• **Provided text**:
------------------------------------------------------------------------
Red Deer-North
- Red Deer-North within the City of Red Deer, 2017 boundaries

Provincial electoral district
- Legislature: Legislative Assembly of Alberta
- MLA: Adriana LaGrange United Conservative
- District created: 1986
- First contested: 1986
- Last contested: 2023

= Red Deer-North =

Provincial electoral district in Alberta, Canada

Red Deer North is a provincial electoral district in Alberta, Canada. The district is mandated to return a single member to the Legislative Assembly of Alberta using the first past the post method of voting. The district was created in the 1986 boundary redistribution. It was an all-urban district, until the 2004 boundary re-distribution. The constituency was expanded to include a small area outside the city limits, including the nearby town of Blackfalds. The constituency now only fits within the city limits of Red Deer.

The district has historically tilted toward the right, like Red Deer as a whole. It had been a Progressive Conservative stronghold since it was created, however in the 2015 provincial election, the seat was won by NDP candidate Kim Schreiner. The riding returned to its conservative ways in 2019, when Adriana LaGrange won it for the United Conservative Party.

==History==
The electoral district was created in the 1985 boundary redistribution from the Red Deer provincial electoral district. The city of Red Deer had been contained in a single electoral district since 1888 when it first started returning members to the Legislative Assembly of the Northwest Territories. The city was split into North and Red Deer-South.

By 1996, Red Deer-North had a population of 29,115.

The 2010 boundary redistribution saw adjustments made to Red Deer-North to give portions of the constituency that were outside of the city of Red Deer to Innisfail-Sylvan Lake to match the city boundary. The border with Red Deer-South was also adjusted to equalize the population between the two constituencies.

===Boundary history===

71 Red Deer-North 2003 boundaries
Bordering districts
| North | East | West | South |
| Lacombe-Ponoka | Lacombe-Ponoka | Innisfail-Sylvan Lake, Lacombe-Ponoka, | Innisfail-Sylvan Lake, Red Deer-South |
| riding map goes here |  | map in relation to other districts in Alberta goes here |  |
Legal description from the Statutes of Alberta 2003, Electoral Divisions Act.
Starting at the intersection of the east boundary of Rge. 28 W4 and the right bank of the Blindman River; then 1. downstream along the right bank of the Blindman River to its intersection with the right bank of the Red Deer River; 2. southeasterly along the right bank of the Red Deer River to the intersection with Highway 11; 3. west along Highway 11 to the east boundary of the City of Red Deer (Range Road 271); 4. south along Range Road 271 to its intersection with an extension of Ross Street (50 Street); 5. west along the extension and Ross Street to Taylor Drive; 6. northwest along Taylor Drive to the right bank of the Red Deer River; 7. upstream along the right bank to its intersection with the west Red Deer city boundary; 8. southwest and north along the City of Red Deer boundary to the north boundary of Twp. 38 (Highway 11A); 9. west along the north boundary of Twp. 38 (Highway 11A) to the east boundary of Rge. 28 W4; 10. north along the east boundary of Rge. 28 W4 to the starting point.
------------------------------------------------------------------------
• **What to work on**:
1. According to the Red Deer-North text, what was the district's population by 1996?
2. Please reproduce the Red Deer-North text word for word, from "By 1996, Red" up to and including "Electoral Divisions Act.".
The lines that come next have no connection to the Red Deer-North text.
------------------------------------------------------------------------
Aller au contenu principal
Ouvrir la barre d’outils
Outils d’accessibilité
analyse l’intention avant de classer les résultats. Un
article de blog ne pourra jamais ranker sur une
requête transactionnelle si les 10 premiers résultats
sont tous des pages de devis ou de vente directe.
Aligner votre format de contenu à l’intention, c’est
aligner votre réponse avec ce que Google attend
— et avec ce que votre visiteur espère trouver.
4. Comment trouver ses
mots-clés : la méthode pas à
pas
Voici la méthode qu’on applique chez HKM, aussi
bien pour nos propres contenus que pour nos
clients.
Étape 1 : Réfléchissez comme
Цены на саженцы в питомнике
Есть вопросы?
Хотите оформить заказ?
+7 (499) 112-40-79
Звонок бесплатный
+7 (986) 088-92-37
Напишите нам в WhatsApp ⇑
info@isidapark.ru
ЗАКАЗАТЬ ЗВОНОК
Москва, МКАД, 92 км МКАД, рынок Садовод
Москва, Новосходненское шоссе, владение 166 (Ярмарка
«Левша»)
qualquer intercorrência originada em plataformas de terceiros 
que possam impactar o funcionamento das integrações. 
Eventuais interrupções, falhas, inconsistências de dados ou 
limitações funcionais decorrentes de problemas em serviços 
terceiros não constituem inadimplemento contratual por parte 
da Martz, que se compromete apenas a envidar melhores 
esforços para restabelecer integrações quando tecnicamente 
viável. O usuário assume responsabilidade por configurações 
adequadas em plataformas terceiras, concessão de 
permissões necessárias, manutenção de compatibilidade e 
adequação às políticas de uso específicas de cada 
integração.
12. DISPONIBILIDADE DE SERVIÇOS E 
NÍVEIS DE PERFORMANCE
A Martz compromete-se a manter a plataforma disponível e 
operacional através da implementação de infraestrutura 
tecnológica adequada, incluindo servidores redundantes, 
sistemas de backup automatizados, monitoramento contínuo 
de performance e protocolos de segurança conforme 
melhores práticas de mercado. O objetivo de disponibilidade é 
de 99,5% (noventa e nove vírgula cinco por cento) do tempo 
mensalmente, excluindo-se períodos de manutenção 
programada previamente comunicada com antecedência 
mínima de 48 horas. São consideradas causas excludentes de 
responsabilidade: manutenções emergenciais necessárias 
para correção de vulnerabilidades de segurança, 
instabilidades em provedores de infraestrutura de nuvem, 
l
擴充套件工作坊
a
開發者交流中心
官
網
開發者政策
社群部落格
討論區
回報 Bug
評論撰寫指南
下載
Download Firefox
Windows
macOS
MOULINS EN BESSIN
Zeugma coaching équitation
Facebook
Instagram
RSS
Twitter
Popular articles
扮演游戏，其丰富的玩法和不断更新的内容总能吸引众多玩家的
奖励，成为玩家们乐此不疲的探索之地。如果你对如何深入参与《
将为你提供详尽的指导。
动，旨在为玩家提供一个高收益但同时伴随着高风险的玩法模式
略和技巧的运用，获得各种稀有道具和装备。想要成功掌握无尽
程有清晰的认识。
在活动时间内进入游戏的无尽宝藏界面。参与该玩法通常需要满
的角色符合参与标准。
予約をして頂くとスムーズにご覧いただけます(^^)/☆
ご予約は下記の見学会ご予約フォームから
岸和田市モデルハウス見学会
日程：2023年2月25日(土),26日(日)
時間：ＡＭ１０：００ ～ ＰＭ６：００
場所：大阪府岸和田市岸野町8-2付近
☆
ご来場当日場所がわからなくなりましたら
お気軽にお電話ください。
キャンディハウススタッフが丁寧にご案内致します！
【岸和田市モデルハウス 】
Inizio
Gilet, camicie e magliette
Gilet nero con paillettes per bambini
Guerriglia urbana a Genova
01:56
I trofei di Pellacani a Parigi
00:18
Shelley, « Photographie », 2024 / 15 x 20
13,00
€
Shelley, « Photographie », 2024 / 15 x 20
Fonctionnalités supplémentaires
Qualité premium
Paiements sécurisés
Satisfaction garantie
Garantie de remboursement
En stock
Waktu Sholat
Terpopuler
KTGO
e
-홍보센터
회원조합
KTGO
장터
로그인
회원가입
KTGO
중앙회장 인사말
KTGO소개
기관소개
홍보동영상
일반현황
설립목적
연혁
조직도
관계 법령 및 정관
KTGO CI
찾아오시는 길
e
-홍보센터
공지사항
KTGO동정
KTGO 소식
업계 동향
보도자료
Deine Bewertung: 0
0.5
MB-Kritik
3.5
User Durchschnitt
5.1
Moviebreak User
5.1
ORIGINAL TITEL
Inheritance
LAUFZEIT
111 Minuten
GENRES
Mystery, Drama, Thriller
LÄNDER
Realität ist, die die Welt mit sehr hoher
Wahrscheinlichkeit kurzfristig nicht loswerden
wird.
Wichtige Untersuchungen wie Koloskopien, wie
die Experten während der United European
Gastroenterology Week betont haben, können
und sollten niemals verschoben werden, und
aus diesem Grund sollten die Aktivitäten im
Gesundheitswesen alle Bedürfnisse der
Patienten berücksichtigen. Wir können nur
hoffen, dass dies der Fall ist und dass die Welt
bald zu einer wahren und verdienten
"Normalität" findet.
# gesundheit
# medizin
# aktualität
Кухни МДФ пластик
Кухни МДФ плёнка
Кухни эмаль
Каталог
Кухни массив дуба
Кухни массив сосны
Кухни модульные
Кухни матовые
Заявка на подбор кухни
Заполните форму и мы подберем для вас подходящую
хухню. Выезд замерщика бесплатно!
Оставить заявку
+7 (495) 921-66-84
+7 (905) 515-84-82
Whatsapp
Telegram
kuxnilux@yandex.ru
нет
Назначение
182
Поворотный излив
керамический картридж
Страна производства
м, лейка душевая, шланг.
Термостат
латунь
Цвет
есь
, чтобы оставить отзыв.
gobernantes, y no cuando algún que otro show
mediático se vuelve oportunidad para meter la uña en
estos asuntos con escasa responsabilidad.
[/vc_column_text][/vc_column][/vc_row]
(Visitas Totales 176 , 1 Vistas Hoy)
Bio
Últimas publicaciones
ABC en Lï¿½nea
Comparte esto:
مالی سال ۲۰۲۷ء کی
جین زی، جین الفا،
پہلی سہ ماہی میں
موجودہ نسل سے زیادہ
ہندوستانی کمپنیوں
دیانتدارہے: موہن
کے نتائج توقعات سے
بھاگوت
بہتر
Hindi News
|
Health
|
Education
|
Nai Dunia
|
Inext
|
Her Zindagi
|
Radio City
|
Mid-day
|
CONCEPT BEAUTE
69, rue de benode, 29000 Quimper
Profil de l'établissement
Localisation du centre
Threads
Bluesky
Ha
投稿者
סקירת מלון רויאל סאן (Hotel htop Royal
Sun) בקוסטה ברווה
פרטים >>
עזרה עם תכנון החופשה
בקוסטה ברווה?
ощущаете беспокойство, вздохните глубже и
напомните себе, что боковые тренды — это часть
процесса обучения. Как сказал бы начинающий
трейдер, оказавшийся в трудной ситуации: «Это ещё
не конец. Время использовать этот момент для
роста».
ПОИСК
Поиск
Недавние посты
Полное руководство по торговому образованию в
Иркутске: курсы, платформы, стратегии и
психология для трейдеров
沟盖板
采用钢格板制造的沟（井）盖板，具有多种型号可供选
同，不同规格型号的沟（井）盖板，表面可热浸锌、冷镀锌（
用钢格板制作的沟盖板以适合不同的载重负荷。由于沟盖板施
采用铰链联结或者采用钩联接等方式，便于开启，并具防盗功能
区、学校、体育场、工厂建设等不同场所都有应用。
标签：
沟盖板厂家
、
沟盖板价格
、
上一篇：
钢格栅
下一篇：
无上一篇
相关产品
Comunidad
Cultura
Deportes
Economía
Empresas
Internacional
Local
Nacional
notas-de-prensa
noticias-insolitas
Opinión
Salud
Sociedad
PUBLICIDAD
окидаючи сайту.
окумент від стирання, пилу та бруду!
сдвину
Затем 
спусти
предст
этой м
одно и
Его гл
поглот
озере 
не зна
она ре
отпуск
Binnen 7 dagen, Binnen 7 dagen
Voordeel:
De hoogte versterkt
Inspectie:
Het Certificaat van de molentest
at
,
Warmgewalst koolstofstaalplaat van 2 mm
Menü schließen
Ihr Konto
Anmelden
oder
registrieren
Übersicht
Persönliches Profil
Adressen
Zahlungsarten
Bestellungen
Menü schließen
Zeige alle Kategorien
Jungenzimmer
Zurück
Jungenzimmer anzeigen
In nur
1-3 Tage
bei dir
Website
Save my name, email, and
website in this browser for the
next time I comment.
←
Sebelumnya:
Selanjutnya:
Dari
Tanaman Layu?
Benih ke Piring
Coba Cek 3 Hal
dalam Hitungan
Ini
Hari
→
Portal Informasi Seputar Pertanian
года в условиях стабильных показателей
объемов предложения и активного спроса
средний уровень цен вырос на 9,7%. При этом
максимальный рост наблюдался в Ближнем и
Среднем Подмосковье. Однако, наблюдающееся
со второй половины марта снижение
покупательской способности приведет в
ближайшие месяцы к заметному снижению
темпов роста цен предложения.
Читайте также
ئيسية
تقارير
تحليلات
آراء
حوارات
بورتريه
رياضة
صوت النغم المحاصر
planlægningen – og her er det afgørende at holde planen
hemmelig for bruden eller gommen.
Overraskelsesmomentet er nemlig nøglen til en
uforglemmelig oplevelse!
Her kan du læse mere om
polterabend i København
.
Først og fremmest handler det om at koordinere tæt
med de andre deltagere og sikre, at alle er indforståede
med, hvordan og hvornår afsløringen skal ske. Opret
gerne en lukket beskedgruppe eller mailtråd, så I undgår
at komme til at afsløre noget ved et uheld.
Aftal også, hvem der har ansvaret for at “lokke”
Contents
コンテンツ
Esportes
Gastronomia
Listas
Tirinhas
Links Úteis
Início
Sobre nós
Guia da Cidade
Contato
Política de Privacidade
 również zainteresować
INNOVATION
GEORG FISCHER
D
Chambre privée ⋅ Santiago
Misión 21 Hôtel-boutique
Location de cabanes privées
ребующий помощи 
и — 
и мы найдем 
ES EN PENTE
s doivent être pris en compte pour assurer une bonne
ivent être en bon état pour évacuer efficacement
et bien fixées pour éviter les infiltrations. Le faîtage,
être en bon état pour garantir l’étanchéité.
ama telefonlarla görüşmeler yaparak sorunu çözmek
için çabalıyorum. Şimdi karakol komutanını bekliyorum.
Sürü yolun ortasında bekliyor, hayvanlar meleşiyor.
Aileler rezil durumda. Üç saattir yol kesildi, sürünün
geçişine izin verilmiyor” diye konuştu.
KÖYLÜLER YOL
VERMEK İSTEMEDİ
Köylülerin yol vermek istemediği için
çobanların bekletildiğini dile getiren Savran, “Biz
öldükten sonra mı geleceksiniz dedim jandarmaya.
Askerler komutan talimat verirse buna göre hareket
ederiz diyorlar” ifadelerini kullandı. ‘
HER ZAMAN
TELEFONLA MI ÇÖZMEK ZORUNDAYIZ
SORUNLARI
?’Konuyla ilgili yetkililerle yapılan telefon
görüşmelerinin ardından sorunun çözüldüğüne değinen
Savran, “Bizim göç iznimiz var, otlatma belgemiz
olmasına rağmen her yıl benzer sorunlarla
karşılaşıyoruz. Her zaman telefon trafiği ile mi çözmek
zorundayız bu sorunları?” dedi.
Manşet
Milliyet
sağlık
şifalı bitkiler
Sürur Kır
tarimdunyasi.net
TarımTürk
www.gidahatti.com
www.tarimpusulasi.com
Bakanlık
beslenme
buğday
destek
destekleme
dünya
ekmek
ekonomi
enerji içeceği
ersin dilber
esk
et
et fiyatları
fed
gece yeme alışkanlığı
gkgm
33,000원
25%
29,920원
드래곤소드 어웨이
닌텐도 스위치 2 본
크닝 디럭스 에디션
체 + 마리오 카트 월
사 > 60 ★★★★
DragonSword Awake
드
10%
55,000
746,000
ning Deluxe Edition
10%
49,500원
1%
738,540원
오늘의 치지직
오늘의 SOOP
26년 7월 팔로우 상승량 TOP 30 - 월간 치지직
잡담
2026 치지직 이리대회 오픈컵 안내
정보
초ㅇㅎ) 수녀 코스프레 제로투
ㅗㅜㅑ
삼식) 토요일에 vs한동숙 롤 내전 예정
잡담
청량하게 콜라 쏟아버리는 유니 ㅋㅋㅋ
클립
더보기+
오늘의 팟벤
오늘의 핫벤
------------------------------------------------------------------------
• **Expected responses**:
1. 29,115

2.
By 1996, Red Deer-North had a population of 29,115.

The 2010 boundary redistribution saw adjustments made to Red Deer-North to give portions of the constituency that were outside of the city of Red Deer to Innisfail-Sylvan Lake to match the city boundary. The border with Red Deer-South was also adjusted to equalize the population between the two constituencies.

===Boundary history===

71 Red Deer-North 2003 boundaries
Bordering districts
| North | East | West | South |
| Lacombe-Ponoka | Lacombe-Ponoka | Innisfail-Sylvan Lake, Lacombe-Ponoka, | Innisfail-Sylvan Lake, Red Deer-South |
| riding map goes here |  | map in relation to other districts in Alberta goes here |  |
Legal description from the Statutes of Alberta 2003, Electoral Divisions Act.